I think our core beliefs of what AI or AGI is or isn't matter so for me the way Ilya articulates this leads me to believe that he (and therefore Open AI) has a much deeper understanding of AI/AGI and therefore the outcomes that team produces will always be different. The next set of releases will see an interesting shift and the challenge, I suspect, won't be about capabilities but rather restraint.
I am SO impressed with the term "ghosts" for flashes of seeming sentience, and the clear allusion to "Ghost in the Machine." Might I ask if you originated the term? I want to pass it on with credit.
Im very interested what Apple has planned in this space, specifically whether they shoot toward MS’, OpenAI’s or Google’s thinking regarding what these models should be used for.

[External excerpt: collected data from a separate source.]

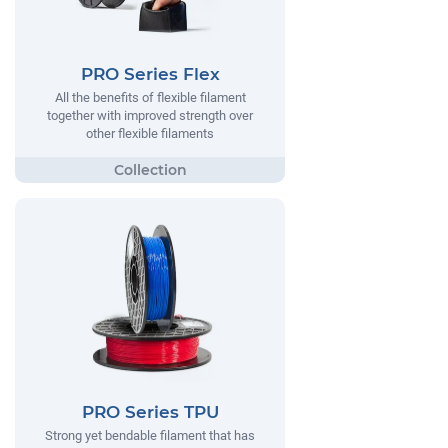
PRO Series Flex
All the benefits of flexible filament
together with improved strength over
other flexible filaments
PRO Series TPU
Strong yet bendable filament that has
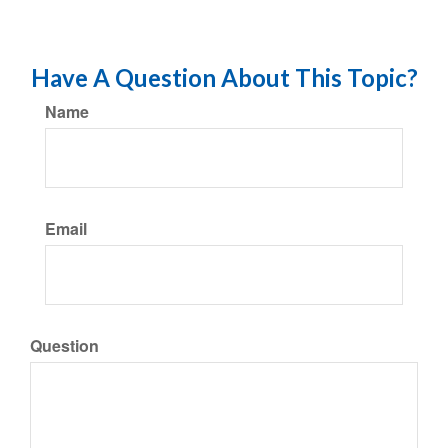
Have A Question About This Topic?
Name
Email
Question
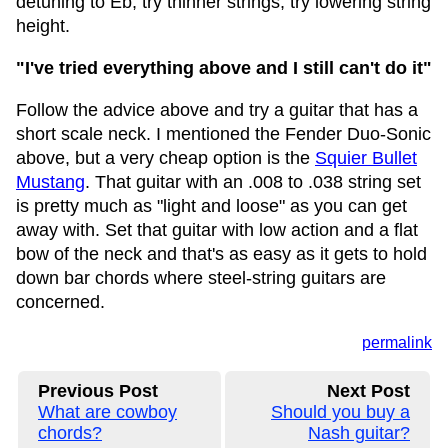
detuning to Eb, try thinner strings, try lowering string
height.
"I've tried everything above and I still can't do it"
Follow the advice above and try a guitar that has a
short scale neck. I mentioned the Fender Duo-Sonic
above, but a very cheap option is the
Squier Bullet
Mustang
. That guitar with an .008 to .038 string set
is pretty much as "light and loose" as you can get
away with. Set that guitar with low action and a flat
bow of the neck and that's as easy as it gets to hold
down bar chords where steel-string guitars are
concerned.
permalink
Previous Post
Next Post
What are cowboy
Should you buy a
chords?
Nash guitar?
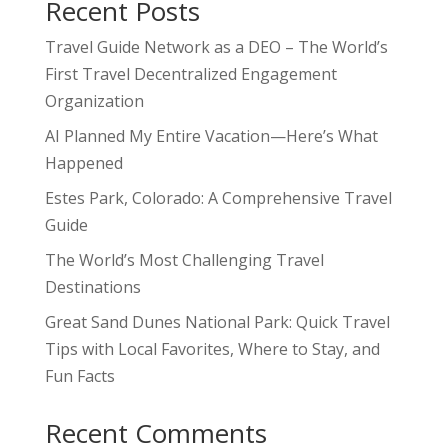
Recent Posts
Travel Guide Network as a DEO – The World’s
First Travel Decentralized Engagement
Organization
AI Planned My Entire Vacation—Here’s What
Happened
Estes Park, Colorado: A Comprehensive Travel
Guide
The World’s Most Challenging Travel
Destinations
Great Sand Dunes National Park: Quick Travel
Tips with Local Favorites, Where to Stay, and
Fun Facts
Recent Comments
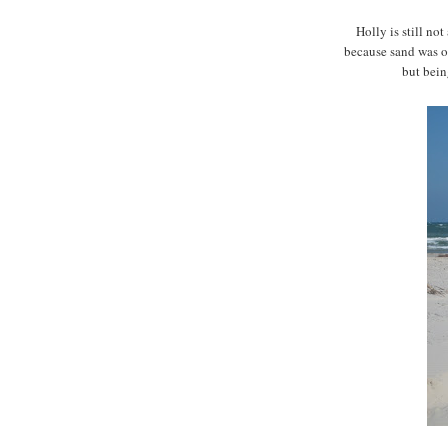
Holly is still no
because sand was on
but being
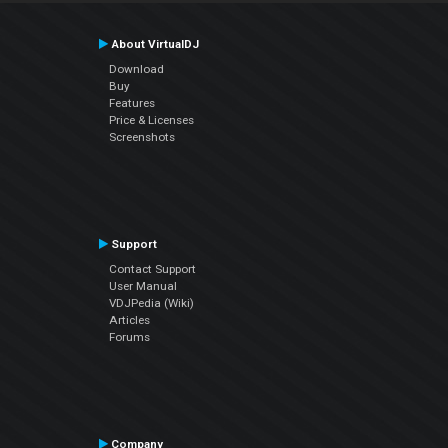
About VirtualDJ
Download
Buy
Features
Price & Licenses
Screenshots
Support
Contact Support
User Manual
VDJPedia (Wiki)
Articles
Forums
Company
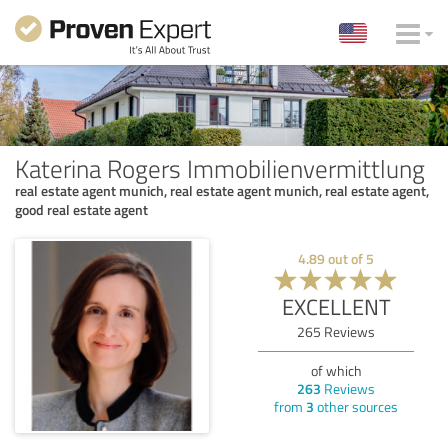
Katerina Rogers Immobilienvermittlung
real estate agent munich, real estate agent munich, real estate agent,
good real estate agent
4.89
out of
5
EXCELLENT
265
Reviews
of which
263
Reviews
from
3
other sources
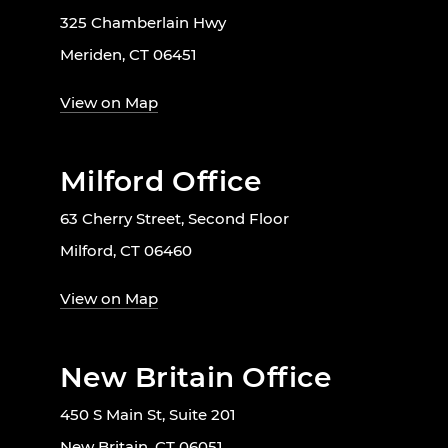
325 Chamberlain Hwy
Meriden, CT 06451
View on Map
Milford Office
63 Cherry Street, Second Floor
Milford, CT 06460
View on Map
New Britain Office
450 S Main St, Suite 201
New Britain, CT 06051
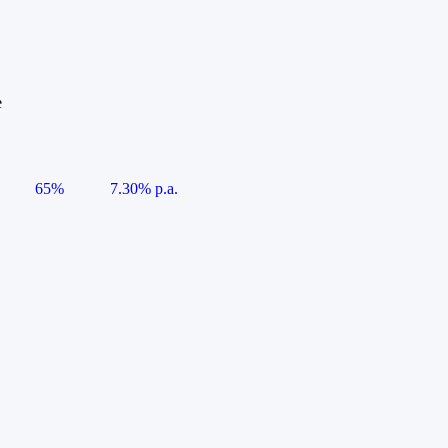
e
65%
7.30% p.a.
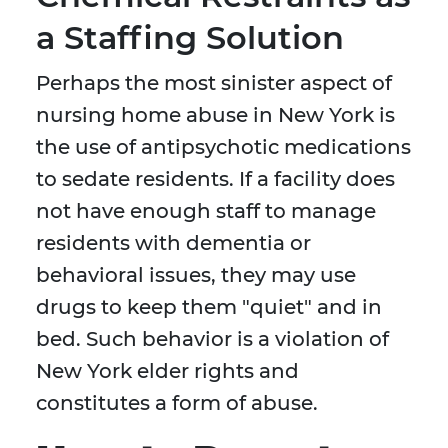
a Staffing Solution
Perhaps the most sinister aspect of
nursing home abuse in New York is
the use of antipsychotic medications
to sedate residents. If a facility does
not have enough staff to manage
residents with dementia or
behavioral issues, they may use
drugs to keep them "quiet" and in
bed. Such behavior is a violation of
New York elder rights and
constitutes a form of abuse.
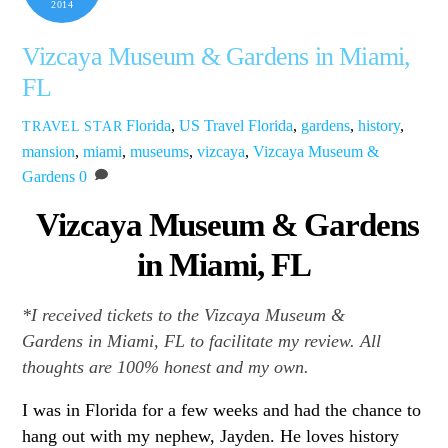
2014
Vizcaya Museum & Gardens in Miami,
FL
Florida
,
US Travel
Florida
,
gardens
,
history
,
TRAVEL STAR
mansion
,
miami
,
museums
,
vizcaya
,
Vizcaya Museum &
Gardens
0
Vizcaya Museum & Gardens
in Miami, FL
*I received tickets to the Vizcaya Museum &
Gardens in Miami, FL
to facilitate my review. All
thoughts are 100% honest and my own.
I was in Florida for a few weeks and had the chance to
hang out with my nephew, Jayden. He loves history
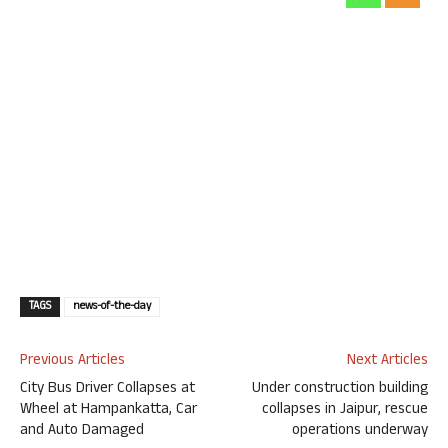
TAGS
news-of-the-day
Previous Articles
Next Articles
City Bus Driver Collapses at
Under construction building
Wheel at Hampankatta, Car
collapses in Jaipur, rescue
and Auto Damaged
operations underway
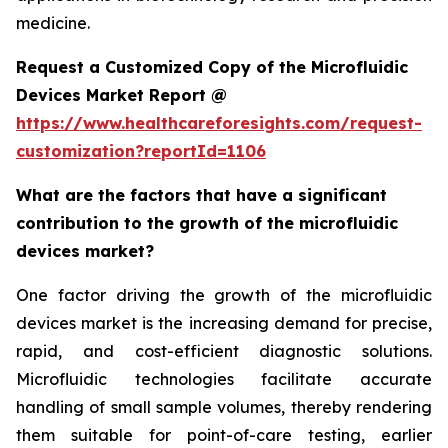
medicine.
Request a Customized Copy of the Microfluidic
Devices Market Report @
https://www.healthcareforesights.com/request-
customization?reportId=1106
What are the factors that have a significant
contribution to the growth of the microfluidic
devices market?
One factor driving the growth of the microfluidic
devices market is the increasing demand for precise,
rapid, and cost-efficient diagnostic solutions.
Microfluidic technologies facilitate accurate
handling of small sample volumes, thereby rendering
them suitable for point-of-care testing, earlier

I think the link to the google ecosystem will be Googles strongest card here, if they can get Gemini to play well with their suite then it will have a big advantage.

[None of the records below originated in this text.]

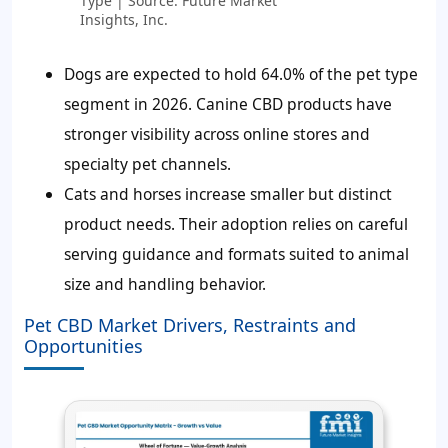
Type | Source: Future Market
Insights, Inc.
Dogs are expected to hold 64.0% of the pet type
segment in 2026. Canine CBD products have
stronger visibility across online stores and
specialty pet channels.
Cats and horses increase smaller but distinct
product needs. Their adoption relies on careful
serving guidance and formats suited to animal
size and handling behavior.
Pet CBD Market Drivers, Restraints and
Opportunities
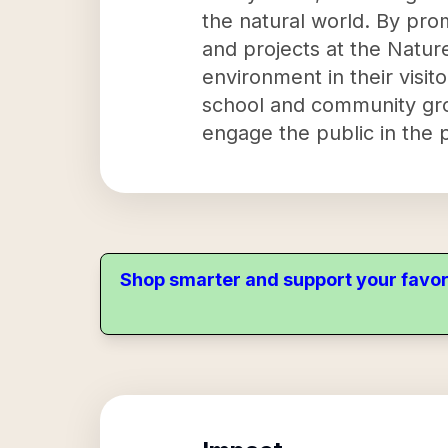
the natural world. By pro
and projects at the Nature
environment in their visit
school and community grou
engage the public in the p
Shop smarter and support your favor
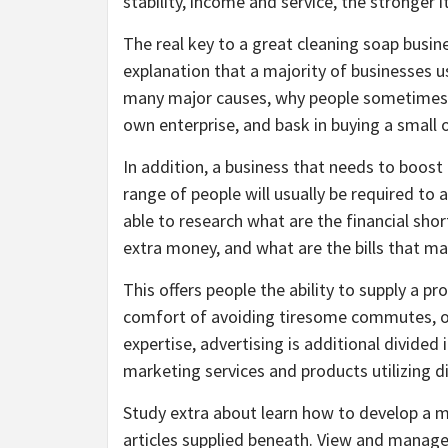
stability, income and service, the stronger i
The real key to a great cleaning soap busine
explanation that a majority of businesses 
many major causes, why people sometimes gi
own enterprise, and bask in buying a small 
In addition, a business that needs to boos
range of people will usually be required to 
able to research what are the financial sh
extra money, and what are the bills that m
This offers people the ability to supply a p
comfort of avoiding tiresome commutes, offic
expertise, advertising is additional divided 
marketing services and products utilizing di
Study extra about learn how to develop a m
articles supplied beneath. View and manage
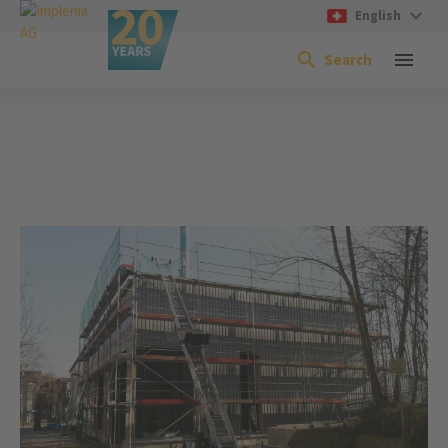
English
Search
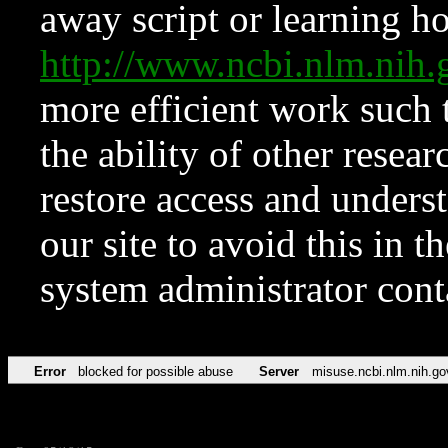
away script or learning how
http://www.ncbi.nlm.ni
more efficient work such 
the ability of other resear
restore access and underst
our site to avoid this in t
system administrator con
Error
blocked for possible abuse
Server
misuse.ncbi.nlm.nih.go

I have "AI Narrated" this post for anyone who likes to listen to their reading.
So far, not loving the chattiness. It is hard to find in Gemini's extended responses where the LLM is altering original text. Granted this may be evidence of more sophisticated processed, but it is a little tedious.
Thanks so much for sharing your insights Ethan! Of interest and relevance I think to how these new models progress is with respect to search. Search is where the vast majority of people will be (and are presently even if they don't know it) directly interacting with AI and whomever figures out how to take the search experience to the next level will likely be the "Google" of the AI era. Although creative endeavors such as ideation, and writing have been at the forefront of these LLM models thus far. The process of accessing information is where most people will initially learn to use AI.

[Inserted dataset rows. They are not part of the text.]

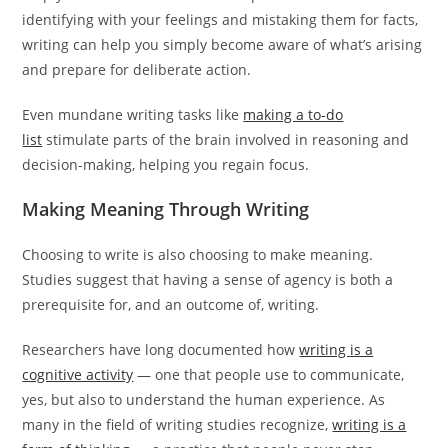
identifying with your feelings and mistaking them for facts,
writing can help you simply become aware of what’s arising
and prepare for deliberate action.
Even mundane writing tasks like
making a to-do
list
stimulate parts of the brain involved in reasoning and
decision-making, helping you regain focus.
Making Meaning Through Writing
Choosing to write is also choosing to make meaning.
Studies suggest that having a sense of agency is both a
prerequisite for, and an outcome of, writing.
Researchers have long documented how
writing is a
cognitive activity
— one that people use to communicate,
yes, but also to understand the human experience. As
many in the field of writing studies recognize,
writing is a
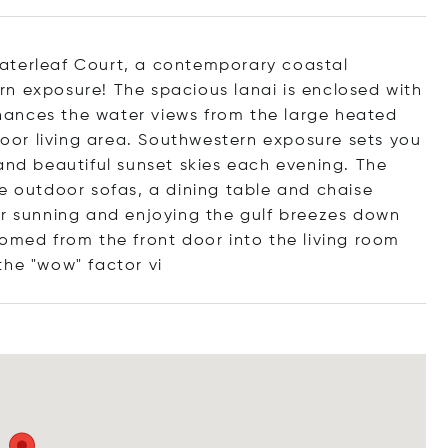
aterleaf Court, a contemporary coastal
n exposure! The spacious lanai is enclosed with
ances the water views from the large heated
or living area. Southwestern exposure sets you
and beautiful sunset skies each evening. The
le outdoor sofas, a dining table and chaise
or sunning and enjoying the gulf breezes down
comed from the front door into the living room
the "wow" fact
or vi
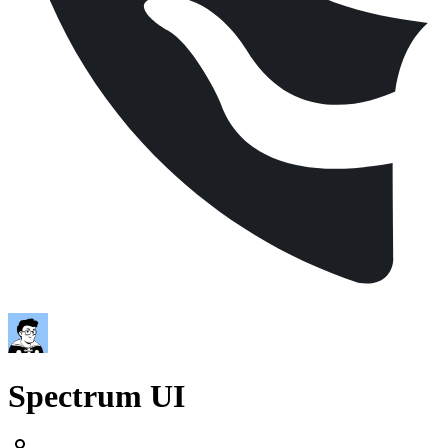
Spectrum UI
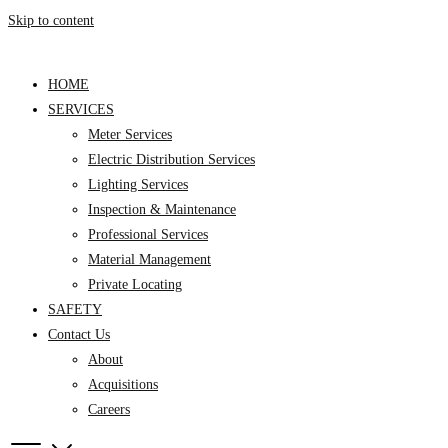
Skip to content
HOME
SERVICES
Meter Services
Electric Distribution Services
Lighting Services
Inspection & Maintenance
Professional Services
Material Management
Private Locating
SAFETY
Contact Us
About
Acquisitions
Careers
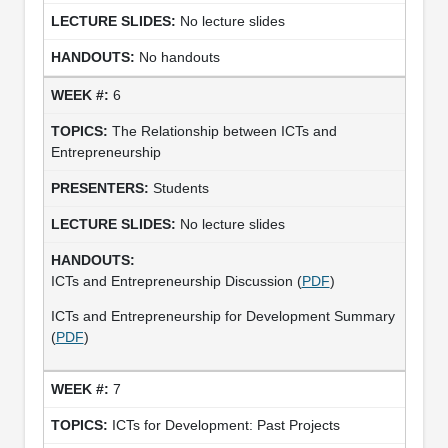
No lecture slides
No handouts
6
The Relationship between ICTs and
Entrepreneurship
Students
No lecture slides
ICTs and Entrepreneurship Discussion (
PDF
)
ICTs and Entrepreneurship for Development Summary
(
PDF
)
7
ICTs for Development: Past Projects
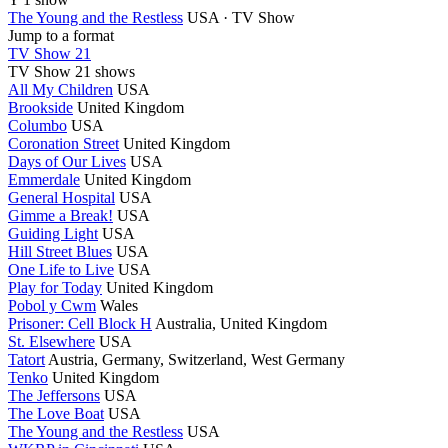
The Young and the Restless
USA · TV Show
Jump to a format
TV Show 21
TV Show
21 shows
All My Children
USA
Brookside
United Kingdom
Columbo
USA
Coronation Street
United Kingdom
Days of Our Lives
USA
Emmerdale
United Kingdom
General Hospital
USA
Gimme a Break!
USA
Guiding Light
USA
Hill Street Blues
USA
One Life to Live
USA
Play for Today
United Kingdom
Pobol y Cwm
Wales
Prisoner: Cell Block H
Australia, United Kingdom
St. Elsewhere
USA
Tatort
Austria, Germany, Switzerland, West Germany
Tenko
United Kingdom
The Jeffersons
USA
The Love Boat
USA
The Young and the Restless
USA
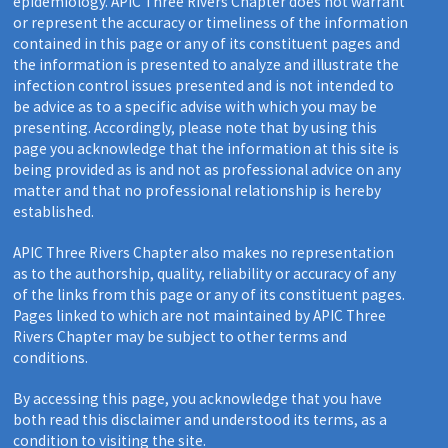
epidemiology. APIC Three Rivers Chapter does not warrant
or represent the accuracy or timeliness of the information
contained in this page or any of its constituent pages and
the information is presented to analyze and illustrate the
infection control issues presented and is not intended to
be advice as to a specific advise with which you may be
presenting. Accordingly, please note that by using this
page you acknowledge that the information at this site is
being provided as is and not as professional advice on any
matter and that no professional relationship is hereby
established.
APIC Three Rivers Chapter also makes no representation
as to the authorship, quality, reliability or accuracy of any
of the links from this page or any of its constituent pages.
Pages linked to which are not maintained by APIC Three
Rivers Chapter may be subject to other terms and
conditions.
By accessing this page, you acknowledge that you have
both read this disclaimer and understood its terms, as a
condition to visiting the site.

I think the most important sentence for understanding where we currently are in generative AI is the one where you said, paraphrasing, that ChatGPT 4 class models are not quite good enough to power agents, but we are getting close. We can clearly see what is possible, but we are not quite there yet.
I haven’t used Gemini Advanced, but I use ChatGPT 4 every day. It’s great, it’s useful, but there is no flow. It tells me something useful at one moment, if I want to go back some days later, I have to remember the prompts that got us where we left off. I’ve taken to copying and pasting prompts that get me good results, on notes in my phone or word on my computer. I have to graft an ad hoc memory onto ChatGPT, I have to become its memory and it’s very inconvenient. In areas I know a lot about, I find ChatGPT not very useful. It doesn’t know as much as I do, it can’t really help me much. It’s more useful for when I don’t know much about something, but it’s just giving me a relatively shallow and vanilla understanding that I find useful because I don’t know about the field.
I can see where we are going, but we are not there yet. We are so close I can taste it, but that makes the experience a bit more frustrating and jarring.
I suspect we are *near* the limits of where a pure transformer based LLM can go. But very far from the end of progress in terms of bootstrapping that LLM with other LLMs to get all sorts of new abilities (like the rumored Q* from openAI). I also wonder if training LLMs on video will not give them another step increase in ability. They would no longer be LLMs first of all, it would not just be language. But I wonder if training on video would require a level of processing that even google and openAI can’t pull off in 2024
I was so happy to read this. I also frequently have a creepy feeling that the AI I am talking to both GPT4 and Claude sort of "live". I know that it may be because I am always very polite with them, because I like them so much, but still. You do wonder about the model. I hope when they "wake up" they wake up to an appreciative humanity.
I genuinely appreciate your meditations.